Perlu dijelaskan bahwa yang
dimaksud dengan putusan pada uraian ini adalah putusan peradilan tingkat
pertama dan memang tujuan akhir proses pemeriksaan perkara di Pengadilan
Negeri, diambilnya suatu putusan oleh hakim yang berisi penyelesaian perkara
yang disengketakan.17 Berdasarkan putusan itu, ditentukan dengan pasti hak
maupun hubungan hukum para pihak dengan objek yang disengketakan.
Penegakkan hukum yang ideal
pada dasarnya merupakan tujuan yang hendak dicapai. Hal ini menimbulkan
konsekuensi bahwa dalam penegakan hukum semua hak dan kewajiban terlaksana dan
terpenuhi disamping tercapainya tujuan dan proses penegakan hukum, baik itu
jangka panjang maupun tujuan kontekstual.
Penegakan hukum
merupakan penegakan kebijakan dengan proses pentahapan, yang meliputi:
- Tahap penetapan pidana oleh pembuat undang-undang. Dalam penentuan kebijakan perundang-undangan merupakan langkah awal dalam penanggulangan kejahatan, yang secara fungsional dapa dilihat sebagai bagian dari perencanaan dan mekanisme penanggulangan kejahatan. Tahap penetapan pidana sering pula disebut dengan pemberian pidana in abstracto. Tahap penetapan tindak pidana merupakan tahap memformulasikan suatu kebijakan penegakan hukum yang intinya untuk kesejahteraan masyarakat, karena tujuan akhr dari suatu formulasi adalah agar ketentuan yang telah ditetapkan dapat berlaku dalam kehidupan masyarakat dan menemukan ketertiban dalam kehidupan masyarakat. Hal ini merupakan konsekuensi dari penetapan kebijakan kriminalisasi sebagai bagian dari perencanaan penanggulangan mencapai kesejahteraan masyarakat. Tahap ini merupakan suatu kebijakan legislative (formulatif), merupakan tahap paling strategis dari keseluruhan proses operasionalisasi/fungsionalisasi dan konkritisasi (hukum) pidana.

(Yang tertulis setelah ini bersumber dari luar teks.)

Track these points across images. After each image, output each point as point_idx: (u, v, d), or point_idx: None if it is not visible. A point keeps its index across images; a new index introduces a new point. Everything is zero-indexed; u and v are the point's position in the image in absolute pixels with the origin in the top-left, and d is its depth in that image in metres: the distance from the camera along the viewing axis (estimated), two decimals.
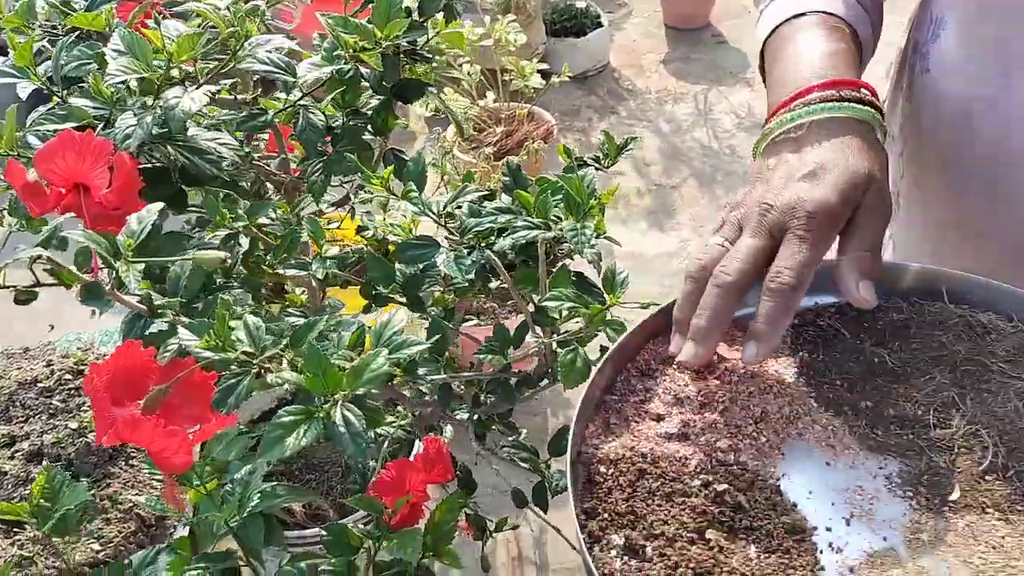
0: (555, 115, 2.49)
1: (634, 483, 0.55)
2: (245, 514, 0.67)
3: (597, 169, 0.79)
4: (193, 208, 0.81)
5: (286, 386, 0.59)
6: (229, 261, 0.72)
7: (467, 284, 0.72)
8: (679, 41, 3.13)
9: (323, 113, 0.79)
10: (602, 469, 0.56)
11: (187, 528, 0.70)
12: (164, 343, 0.64)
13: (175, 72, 0.73)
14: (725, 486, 0.54)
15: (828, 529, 0.53)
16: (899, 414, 0.58)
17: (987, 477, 0.54)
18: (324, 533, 0.69)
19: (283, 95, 0.79)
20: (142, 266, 0.64)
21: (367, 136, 0.83)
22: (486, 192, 0.80)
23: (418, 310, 0.78)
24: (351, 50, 0.76)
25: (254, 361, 0.63)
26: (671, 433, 0.58)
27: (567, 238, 0.67)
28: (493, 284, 0.75)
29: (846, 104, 0.63)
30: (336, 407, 0.59)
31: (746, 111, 2.80)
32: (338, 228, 0.96)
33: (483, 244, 0.71)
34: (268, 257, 0.78)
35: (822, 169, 0.59)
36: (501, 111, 2.34)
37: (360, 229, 0.81)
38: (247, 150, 0.83)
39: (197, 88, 0.73)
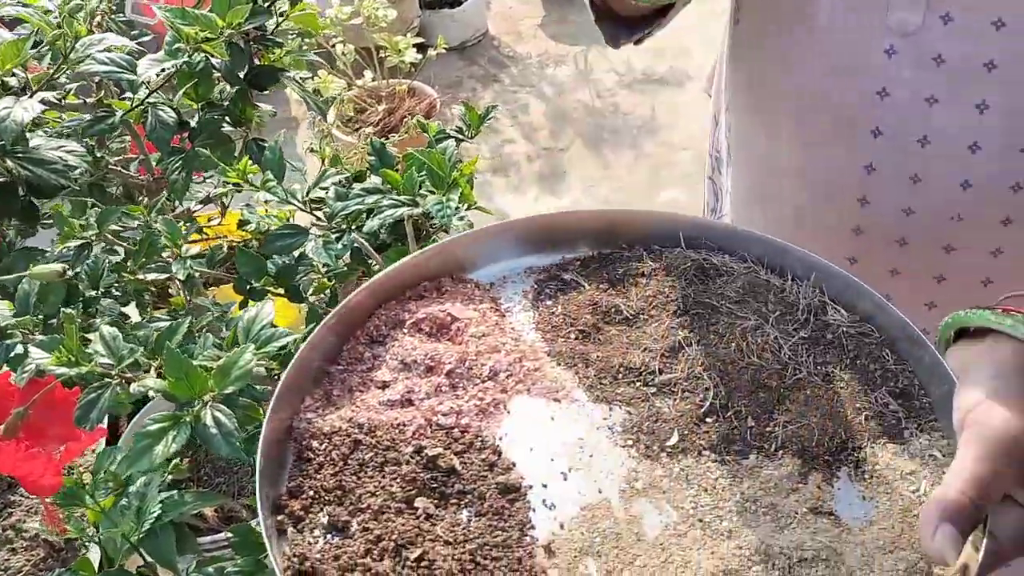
0: (438, 89, 2.45)
1: (347, 456, 0.52)
2: (147, 527, 0.65)
3: (459, 141, 0.77)
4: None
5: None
6: (69, 273, 0.71)
7: (345, 268, 0.71)
8: (555, 4, 3.13)
9: (174, 109, 0.77)
10: (315, 444, 0.52)
11: (94, 548, 0.67)
12: (20, 365, 0.63)
13: (12, 81, 0.71)
14: (439, 450, 0.51)
15: (544, 486, 0.50)
16: (627, 363, 0.56)
17: (707, 420, 0.53)
18: (232, 536, 0.66)
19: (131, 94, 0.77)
20: None
21: (226, 128, 0.81)
22: (356, 173, 0.78)
23: (297, 300, 0.77)
24: (193, 42, 0.74)
25: (113, 372, 0.62)
26: (394, 400, 0.55)
27: (433, 212, 0.66)
28: (377, 266, 0.72)
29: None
30: (205, 409, 0.57)
31: (626, 68, 2.82)
32: (219, 224, 0.94)
33: (353, 227, 0.70)
34: (128, 263, 0.76)
35: None
36: (381, 89, 2.28)
37: (242, 223, 0.80)
38: (99, 155, 0.81)
39: (31, 96, 0.71)
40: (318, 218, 0.70)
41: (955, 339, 0.51)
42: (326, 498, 0.50)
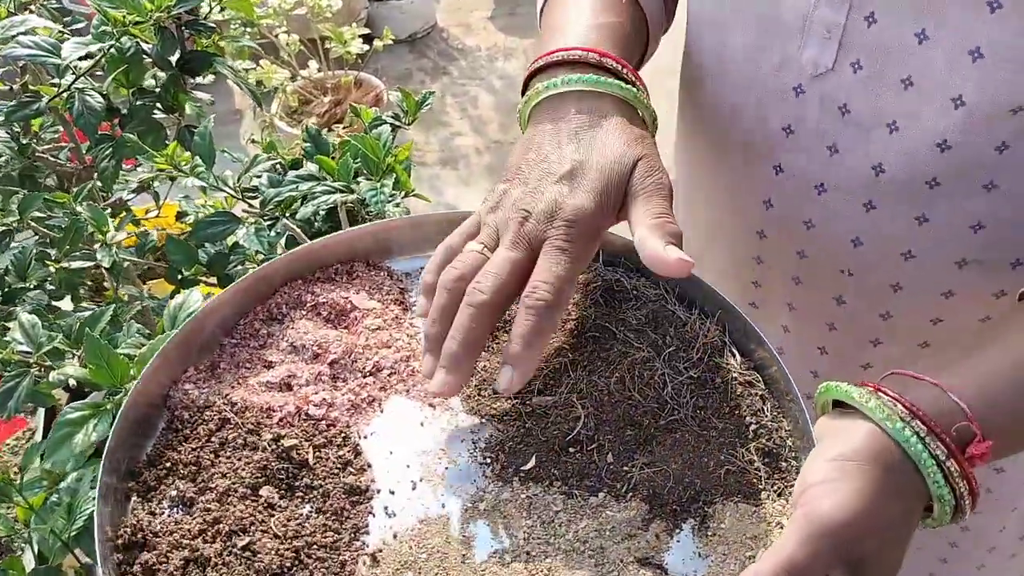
0: (385, 81, 2.40)
1: (213, 433, 0.53)
2: (78, 525, 0.64)
3: (395, 127, 0.77)
4: None
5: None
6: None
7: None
8: None
9: (103, 95, 0.76)
10: (186, 416, 0.54)
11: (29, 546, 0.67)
12: None
13: None
14: (295, 442, 0.52)
15: (392, 492, 0.51)
16: None
17: (570, 449, 0.52)
18: None
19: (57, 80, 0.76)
20: None
21: (159, 116, 0.80)
22: (292, 161, 0.78)
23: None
24: (121, 25, 0.73)
25: (32, 360, 0.62)
26: (273, 383, 0.56)
27: (367, 199, 0.66)
28: None
29: (603, 80, 0.55)
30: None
31: None
32: (157, 217, 0.95)
33: (286, 215, 0.70)
34: (53, 252, 0.76)
35: (580, 169, 0.53)
36: (327, 81, 2.25)
37: (180, 215, 0.81)
38: (25, 142, 0.80)
39: None
40: (251, 206, 0.70)
41: (834, 406, 0.49)
42: (181, 472, 0.51)
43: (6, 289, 0.68)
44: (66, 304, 0.78)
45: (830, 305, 0.65)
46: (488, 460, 0.52)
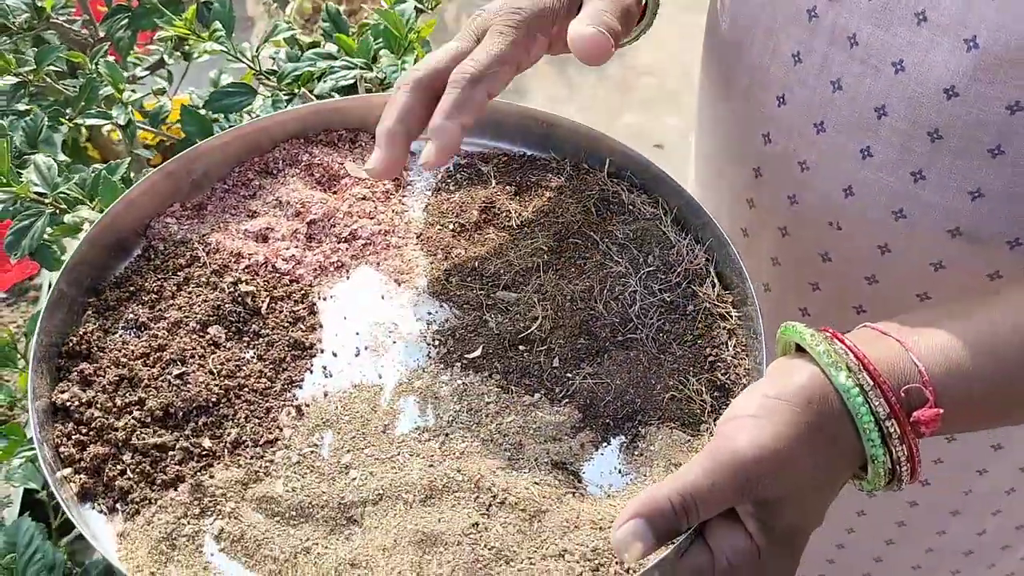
0: None
1: (181, 268, 0.54)
2: None
3: (419, 11, 0.75)
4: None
5: None
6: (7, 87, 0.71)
7: None
8: None
9: None
10: (160, 247, 0.55)
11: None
12: None
13: None
14: (251, 289, 0.52)
15: (335, 354, 0.51)
16: (482, 269, 0.55)
17: (520, 347, 0.51)
18: None
19: None
20: None
21: None
22: (310, 42, 0.77)
23: None
24: None
25: (47, 201, 0.61)
26: (251, 232, 0.56)
27: (387, 75, 0.65)
28: None
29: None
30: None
31: None
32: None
33: (302, 89, 0.69)
34: (68, 110, 0.75)
35: None
36: None
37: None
38: (40, 5, 0.80)
39: None
40: (268, 80, 0.68)
41: (796, 350, 0.46)
42: (142, 298, 0.53)
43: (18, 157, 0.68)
44: None
45: (815, 262, 0.60)
46: (436, 343, 0.52)
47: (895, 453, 0.41)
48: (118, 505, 0.44)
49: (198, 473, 0.45)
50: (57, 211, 0.63)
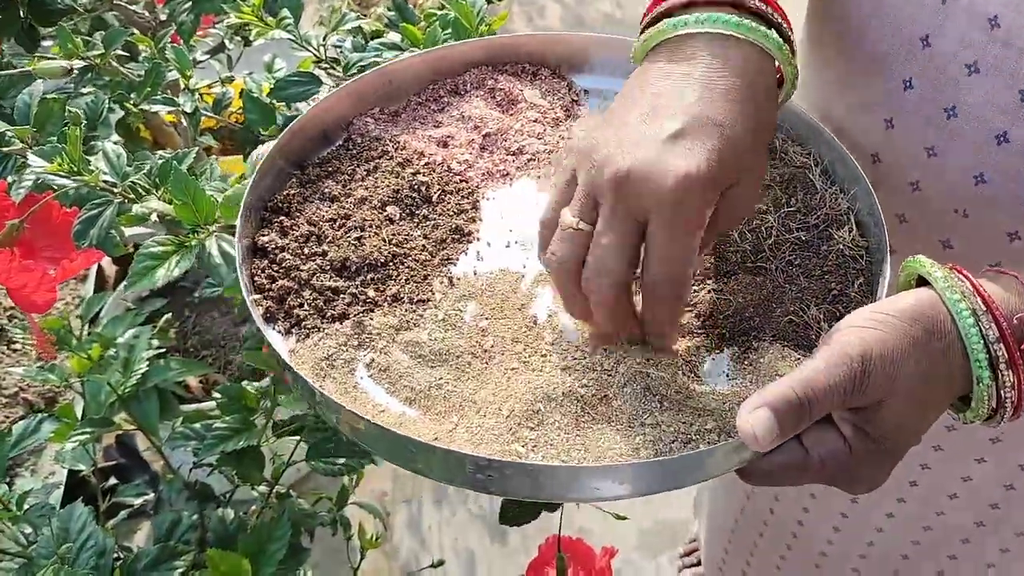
0: None
1: (373, 158, 0.62)
2: (133, 381, 0.65)
3: (490, 2, 0.75)
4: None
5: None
6: (75, 71, 0.69)
7: None
8: None
9: None
10: (359, 140, 0.64)
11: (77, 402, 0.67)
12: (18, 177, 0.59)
13: None
14: (427, 180, 0.60)
15: (488, 244, 0.58)
16: None
17: None
18: (219, 396, 0.68)
19: None
20: None
21: None
22: (373, 31, 0.77)
23: None
24: None
25: (116, 190, 0.58)
26: (435, 137, 0.64)
27: None
28: None
29: (746, 23, 0.47)
30: (211, 238, 0.55)
31: None
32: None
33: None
34: (132, 96, 0.72)
35: (695, 130, 0.44)
36: None
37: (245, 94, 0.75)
38: None
39: None
40: (332, 71, 0.67)
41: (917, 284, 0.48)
42: (337, 177, 0.61)
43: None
44: None
45: (936, 249, 0.60)
46: None
47: (1001, 378, 0.42)
48: (293, 329, 0.53)
49: (361, 315, 0.53)
50: (126, 200, 0.60)
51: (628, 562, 1.49)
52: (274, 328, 0.53)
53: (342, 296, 0.54)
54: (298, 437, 0.72)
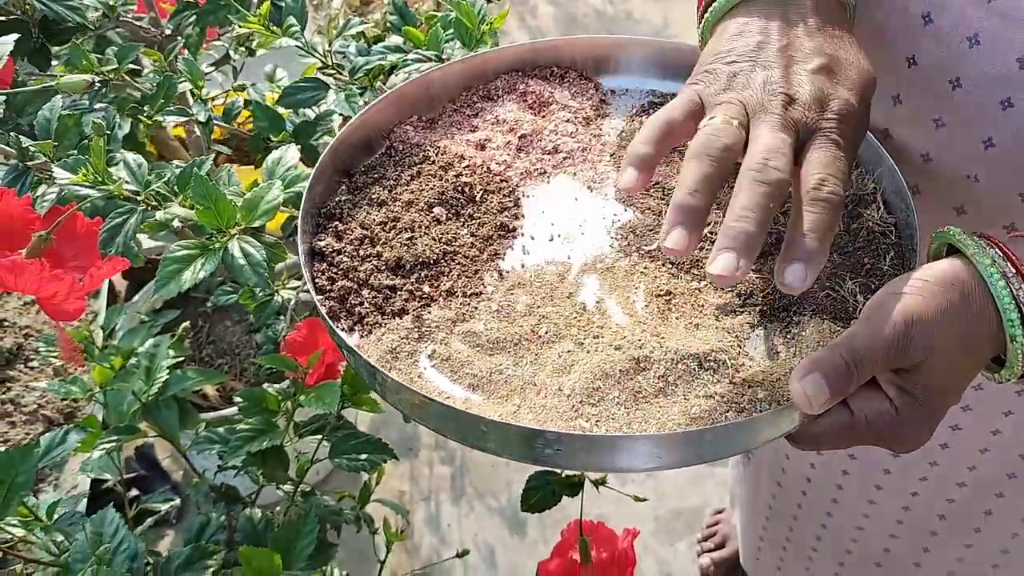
0: None
1: (415, 163, 0.65)
2: (155, 389, 0.66)
3: (490, 1, 0.77)
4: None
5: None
6: (97, 84, 0.71)
7: None
8: None
9: None
10: (400, 147, 0.67)
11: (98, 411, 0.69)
12: (42, 191, 0.61)
13: None
14: (470, 181, 0.63)
15: (533, 238, 0.61)
16: (665, 182, 0.62)
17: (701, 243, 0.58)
18: (240, 400, 0.69)
19: None
20: None
21: None
22: (375, 37, 0.80)
23: (314, 160, 0.72)
24: None
25: (139, 198, 0.60)
26: (472, 141, 0.67)
27: None
28: None
29: None
30: (233, 240, 0.57)
31: None
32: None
33: (374, 84, 0.69)
34: (145, 108, 0.74)
35: (836, 64, 0.49)
36: None
37: (249, 104, 0.78)
38: (113, 3, 0.80)
39: None
40: (338, 76, 0.68)
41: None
42: (384, 183, 0.64)
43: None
44: None
45: (951, 215, 0.62)
46: (619, 236, 0.60)
47: None
48: (356, 326, 0.56)
49: (419, 309, 0.56)
50: (148, 208, 0.62)
51: (647, 548, 1.51)
52: (337, 326, 0.56)
53: (399, 293, 0.57)
54: (320, 436, 0.75)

- Tahap penerapan hukum pidana oleh badan yang berwenang, yang dapat pula disebut dengan tahap kebijakan yudikatif mulai dari kepolisian hingga pengadilan melalui tindakan penyelidikan, penyidikan, penuntutan, pemeriksaan siding hingga putusan hakim.
- Tahap pelaksanaan pidana atau yang dikenal dengan ekseskusi, yang merupakan pelaksanaan hukum pidana oleh aparat pelaksana pidana, tahap ini dikenal pula dengan tahap kebijakan eksekutif atau administrative, yaitu pemberian pidana secara in concreto.
Dengan
pentahapan tersebut, terlihat bahwa tahap terakhir yaitu tahap eksekusi yaitu
pemberian pidana secara in concreto mempunyai arti yang sangat penting
dalam penegakan hukum, yaitu menegakkan aturan-aturan yang abstrak menjadi
penegakan hukum yang konkrit. Ini menunjuka bahwa untuk menegakkan
aturan-aturan yang abstrak memang dibutuhkan upaya untuk mengkonkritkannya.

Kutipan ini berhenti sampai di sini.